[Opening AVAILABLE DATA section]
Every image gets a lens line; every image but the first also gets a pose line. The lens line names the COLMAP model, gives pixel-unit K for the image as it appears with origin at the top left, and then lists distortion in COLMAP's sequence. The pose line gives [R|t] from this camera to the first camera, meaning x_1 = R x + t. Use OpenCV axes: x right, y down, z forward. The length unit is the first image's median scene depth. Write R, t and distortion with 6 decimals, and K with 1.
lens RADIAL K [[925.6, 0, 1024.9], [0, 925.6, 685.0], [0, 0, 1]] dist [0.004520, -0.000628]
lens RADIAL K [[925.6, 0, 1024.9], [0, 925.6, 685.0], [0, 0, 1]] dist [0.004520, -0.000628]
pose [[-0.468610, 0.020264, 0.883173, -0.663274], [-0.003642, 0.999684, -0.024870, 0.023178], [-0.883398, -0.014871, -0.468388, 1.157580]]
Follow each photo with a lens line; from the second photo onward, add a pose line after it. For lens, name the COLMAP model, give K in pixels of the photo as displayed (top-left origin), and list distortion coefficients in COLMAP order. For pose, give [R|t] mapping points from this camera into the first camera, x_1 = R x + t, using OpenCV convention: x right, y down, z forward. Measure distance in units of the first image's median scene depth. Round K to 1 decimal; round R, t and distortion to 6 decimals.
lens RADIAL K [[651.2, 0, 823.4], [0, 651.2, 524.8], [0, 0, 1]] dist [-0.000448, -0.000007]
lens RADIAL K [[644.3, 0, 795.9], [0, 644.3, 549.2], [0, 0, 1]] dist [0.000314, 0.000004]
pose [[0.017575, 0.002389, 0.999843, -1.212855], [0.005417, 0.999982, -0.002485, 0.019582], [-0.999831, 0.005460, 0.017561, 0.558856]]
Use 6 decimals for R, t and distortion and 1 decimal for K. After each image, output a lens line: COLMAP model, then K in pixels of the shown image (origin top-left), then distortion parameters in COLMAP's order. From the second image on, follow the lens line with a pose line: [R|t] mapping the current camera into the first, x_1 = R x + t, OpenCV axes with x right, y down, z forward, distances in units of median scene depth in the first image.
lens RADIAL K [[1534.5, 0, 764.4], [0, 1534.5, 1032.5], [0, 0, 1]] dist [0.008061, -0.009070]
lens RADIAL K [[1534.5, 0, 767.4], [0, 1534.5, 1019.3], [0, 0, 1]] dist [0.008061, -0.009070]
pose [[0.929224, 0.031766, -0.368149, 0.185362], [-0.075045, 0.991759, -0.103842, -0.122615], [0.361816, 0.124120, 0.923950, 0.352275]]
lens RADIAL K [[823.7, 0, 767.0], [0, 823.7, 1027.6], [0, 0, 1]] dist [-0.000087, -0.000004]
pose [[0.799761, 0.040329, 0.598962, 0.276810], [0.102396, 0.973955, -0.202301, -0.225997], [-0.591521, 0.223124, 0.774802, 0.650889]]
[Closing AVAILABLE DATA section]
TASK OBJECTIVE: Reproduce this data line for line without changing anything.

ANSWER TO THIS PROBLEM:
Every image gets a lens line; every image but the first also gets a pose line. The lens line names the COLMAP model, gives pixel-unit K for the image as it appears with origin at the top left, and then lists distortion in COLMAP's sequence. The pose line gives [R|t] from this camera to the first camera, meaning x_1 = R x + t. Use OpenCV axes: x right, y down, z forward. The length unit is the first image's median scene depth. Write R, t and distortion with 6 decimals, and K with 1.
lens RADIAL K [[925.6, 0, 1024.9], [0, 925.6, 685.0], [0, 0, 1]] dist [0.004520, -0.000628]
lens RADIAL K [[925.6, 0, 1024.9], [0, 925.6, 685.0], [0, 0, 1]] dist [0.004520, -0.000628]
pose [[-0.468610, 0.020264, 0.883173, -0.663274], [-0.003642, 0.999684, -0.024870, 0.023178], [-0.883398, -0.014871, -0.468388, 1.157580]]
Follow each photo with a lens line; from the second photo onward, add a pose line after it. For lens, name the COLMAP model, give K in pixels of the photo as displayed (top-left origin), and list distortion coefficients in COLMAP order. For pose, give [R|t] mapping points from this camera into the first camera, x_1 = R x + t, using OpenCV convention: x right, y down, z forward. Measure distance in units of the first image's median scene depth. Round K to 1 decimal; round R, t and distortion to 6 decimals.
lens RADIAL K [[651.2, 0, 823.4], [0, 651.2, 524.8], [0, 0, 1]] dist [-0.000448, -0.000007]
lens RADIAL K [[644.3, 0, 795.9], [0, 644.3, 549.2], [0, 0, 1]] dist [0.000314, 0.000004]
pose [[0.017575, 0.002389, 0.999843, -1.212855], [0.005417, 0.999982, -0.002485, 0.019582], [-0.999831, 0.005460, 0.017561, 0.558856]]
Use 6 decimals for R, t and distortion and 1 decimal for K. After each image, output a lens line: COLMAP model, then K in pixels of the shown image (origin top-left), then distortion parameters in COLMAP's order. From the second image on, follow the lens line with a pose line: [R|t] mapping the current camera into the first, x_1 = R x + t, OpenCV axes with x right, y down, z forward, distances in units of median scene depth in the first image.
lens RADIAL K [[1534.5, 0, 764.4], [0, 1534.5, 1032.5], [0, 0, 1]] dist [0.008061, -0.009070]
lens RADIAL K [[1534.5, 0, 767.4], [0, 1534.5, 1019.3], [0, 0, 1]] dist [0.008061, -0.009070]
pose [[0.929224, 0.031766, -0.368149, 0.185362], [-0.075045, 0.991759, -0.103842, -0.122615], [0.361816, 0.124120, 0.923950, 0.352275]]
lens RADIAL K [[823.7, 0, 767.0], [0, 823.7, 1027.6], [0, 0, 1]] dist [-0.000087, -0.000004]
pose [[0.799761, 0.040329, 0.598962, 0.276810], [0.102396, 0.973955, -0.202301, -0.225997], [-0.591521, 0.223124, 0.774802, 0.650889]]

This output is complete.